Thursday, 12 January 2012

What to do in case of an earthquake


Today it's been two years. It was nearly midnight on January 12th 2010.   My older brother had posted a few messages on Facebook, announcing that the earth was rattling pretty badly in the Dominican Republic and the rest of our island.  A few hours later, I became aware that a terrible earthquake had taken place in the poorest country of the Western hemisphere.  It was impossible to read and watch the news about Haiti without feeling devastated. Almost paralysed of sorrow and horror, I called my parents back home.

“Ay mi hija, it is indescribable, so terribly sad.  If you can, send some money, we’ll find a way to help.There is not much more you can do just now”.  My parents said over the phone when I broke in tears.

My immense urge to give was greater than anything at that moment. I regretted living so far away. I wished that instead of being a teacher, I was a doctor, a nurse, a rescuer or a wealthy person so I could do something for Haiti. Still sobbing, I asked myself:  “What can you do for Haiti?  Think!  You can’t just sit and cry!”

By inwardly repeating this question, the few things I have learned in Buddhism revealed to me:  that clinging to our own sorrow or anger paralyses us from acting positively; that any problem or difficulty is an opportunity to practice loving kindness and compassion; and, as I once heard the Dalai Lama say: that one should never, under any circumstance, lose hope.  With these thoughts in my mind and reassuring myself that when I wake up I’d be calmer and more able to find an answer, I eventually fell asleep.

At the crack of dawn, I started to post messages on Facebook.  I was asking my network to donate money for Haiti, with the simple reasoning that whatever I could collect would surpass what I alone could give. "If I can give hundred euros, maybe I can triple that. I'd be more than happy with five hundred" I said to myself.

The response was overwhelming. An incredible domino effect followed:  after that fateful night, what started as a tear of powerlessness, anger and sorrow, turned into an unstoppable wave of donations that lasted for about 8 weeks. People started to drop money in my bank account, in my mailbox, in my hands.  Friends of friends started to donate and ask money on my behalf. Students and colleagues knocked on my office door with an envelope in their hands. Every extra cent was another update on my Facebook status, and a personal tag on the logo that symbolised this campaign (see picture). 

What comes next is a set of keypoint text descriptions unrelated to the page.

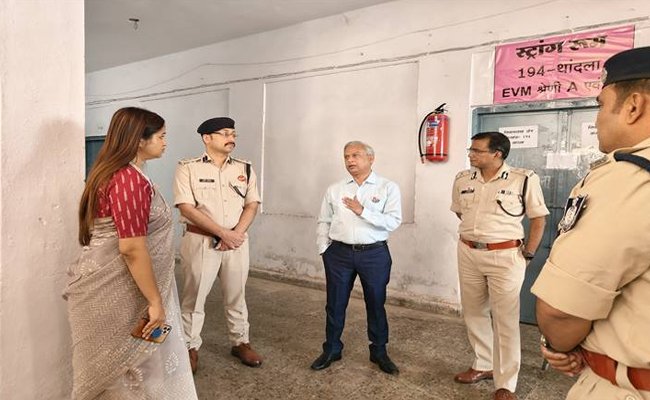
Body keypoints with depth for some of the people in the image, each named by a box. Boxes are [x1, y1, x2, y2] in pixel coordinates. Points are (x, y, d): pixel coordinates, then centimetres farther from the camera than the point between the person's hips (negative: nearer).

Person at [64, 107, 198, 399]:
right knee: (125, 363, 7)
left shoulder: (113, 172, 10)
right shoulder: (130, 179, -23)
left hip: (112, 286, 10)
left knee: (119, 364, 21)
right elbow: (132, 248, -27)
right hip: (119, 291, -10)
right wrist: (155, 301, -20)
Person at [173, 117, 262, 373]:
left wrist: (236, 234, -13)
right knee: (194, 296, 7)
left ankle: (240, 342, 29)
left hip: (237, 242, 4)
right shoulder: (188, 168, -5)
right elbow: (186, 208, -13)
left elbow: (251, 205, 4)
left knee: (236, 296, 14)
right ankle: (190, 347, 24)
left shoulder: (245, 169, 7)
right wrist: (224, 233, -17)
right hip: (200, 241, -3)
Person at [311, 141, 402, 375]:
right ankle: (331, 350, 30)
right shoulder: (334, 190, 7)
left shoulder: (388, 188, -2)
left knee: (376, 304, 11)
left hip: (374, 254, -2)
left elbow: (393, 222, -12)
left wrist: (363, 211, -17)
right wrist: (324, 250, 3)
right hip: (339, 253, 2)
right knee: (335, 304, 11)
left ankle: (379, 351, 30)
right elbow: (323, 222, 11)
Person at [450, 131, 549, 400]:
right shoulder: (462, 179, 3)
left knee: (505, 320, 2)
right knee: (473, 314, 15)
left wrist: (527, 255, -5)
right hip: (468, 254, 5)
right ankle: (483, 365, 34)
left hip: (505, 257, -5)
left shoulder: (524, 179, -11)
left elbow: (538, 219, -4)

The donations were channeled through two Dominican-based emergency operations: Helping Hand Haiti (, set by my good friend Olivier Flambert and IBG Fund, a charity set by the Baptist Church, to which my mum and older brother belong.  Contrary to the negative media messages regarding the slow reach of foreign aid, these small donations were used inmediately and reached the victims directly. I could provide donors with visual evidence of how their money was being used by posting photographs of the emergency actions on my Facebook page. These constant updates contributed greatly to the credibility of my efforts. Before I knew how much more I was to collect, I had given birth to the IHAITI campaign.

I honestly never felt so humble in my life.  I learned that being a teacher was indeed the right profession to help Haiti: 95% of the donations came from my network of students, colleagues and alumni from The Hague University. Without their trust and genuine giving, the nearly 59,000 euros (yes, fifty-nine thousand!) collected would not have been possible.   I also learned that my students can become my heroes and inspiration. One of my heroines in this effort is my friend and ex-student, Lubomira Kirilova. She replicated  the campaign at the European Patent Office in The Hague. Her trust & selfless dedication resulted in collecting more than 50,000 euros. With a result like that, who dares regret being a teacher?

I also learned another valuable lesson:  choosing a spiritual path is not merely a question of faith, but of genuine practice of the heart.  Regardless of belief and vocation, we need to think humanly and act in harmony with our principles and with the planet.  With an increasingly interconnected world, every single action we take, every message we send out, every gesture we make can transgress borders and create a powerful human viral effect. As long as we act together for the cause of love and compassion for others, we can welcome the beautiful future we all can create. We only need to live day-by-day guided by our faith and by our innate capacity to give unconditionally, never abandoning our principles, our values and our ideals.